#### YOUR GOAL
Would you return the entries below exactly from the line containing "check, by attaching" onward, ending with the final line and including it, and nothing else?

#### EXTRACTED ENTRIES
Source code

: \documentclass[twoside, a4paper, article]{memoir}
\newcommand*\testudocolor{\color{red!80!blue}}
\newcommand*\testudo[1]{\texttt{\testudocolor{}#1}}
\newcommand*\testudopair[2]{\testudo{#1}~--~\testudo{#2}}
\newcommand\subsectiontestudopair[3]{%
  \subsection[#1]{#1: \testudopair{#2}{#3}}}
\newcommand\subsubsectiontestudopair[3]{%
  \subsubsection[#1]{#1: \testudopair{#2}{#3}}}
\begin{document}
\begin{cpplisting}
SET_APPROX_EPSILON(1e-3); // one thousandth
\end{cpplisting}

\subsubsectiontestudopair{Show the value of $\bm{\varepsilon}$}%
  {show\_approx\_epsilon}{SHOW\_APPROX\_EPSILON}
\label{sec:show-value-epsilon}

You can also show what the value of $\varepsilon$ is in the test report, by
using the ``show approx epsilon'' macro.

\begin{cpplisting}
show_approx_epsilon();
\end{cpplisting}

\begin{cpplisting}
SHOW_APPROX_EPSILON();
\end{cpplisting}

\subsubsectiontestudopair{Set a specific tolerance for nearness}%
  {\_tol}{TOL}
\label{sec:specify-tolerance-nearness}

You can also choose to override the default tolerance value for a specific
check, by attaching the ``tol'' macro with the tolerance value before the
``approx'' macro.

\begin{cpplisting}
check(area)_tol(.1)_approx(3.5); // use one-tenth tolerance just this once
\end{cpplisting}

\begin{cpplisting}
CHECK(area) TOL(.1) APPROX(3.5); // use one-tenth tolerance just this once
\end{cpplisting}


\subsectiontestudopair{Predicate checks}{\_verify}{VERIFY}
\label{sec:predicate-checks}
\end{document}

#### OUTPUT OF THE TASK
check, by attaching the ``tol'' macro with the tolerance value before the
``approx'' macro.

\begin{cpplisting}
check(area)_tol(.1)_approx(3.5); // use one-tenth tolerance just this once
\end{cpplisting}

\begin{cpplisting}
CHECK(area) TOL(.1) APPROX(3.5); // use one-tenth tolerance just this once
\end{cpplisting}


\subsectiontestudopair{Predicate checks}{\_verify}{VERIFY}
\label{sec:predicate-checks}
\end{document}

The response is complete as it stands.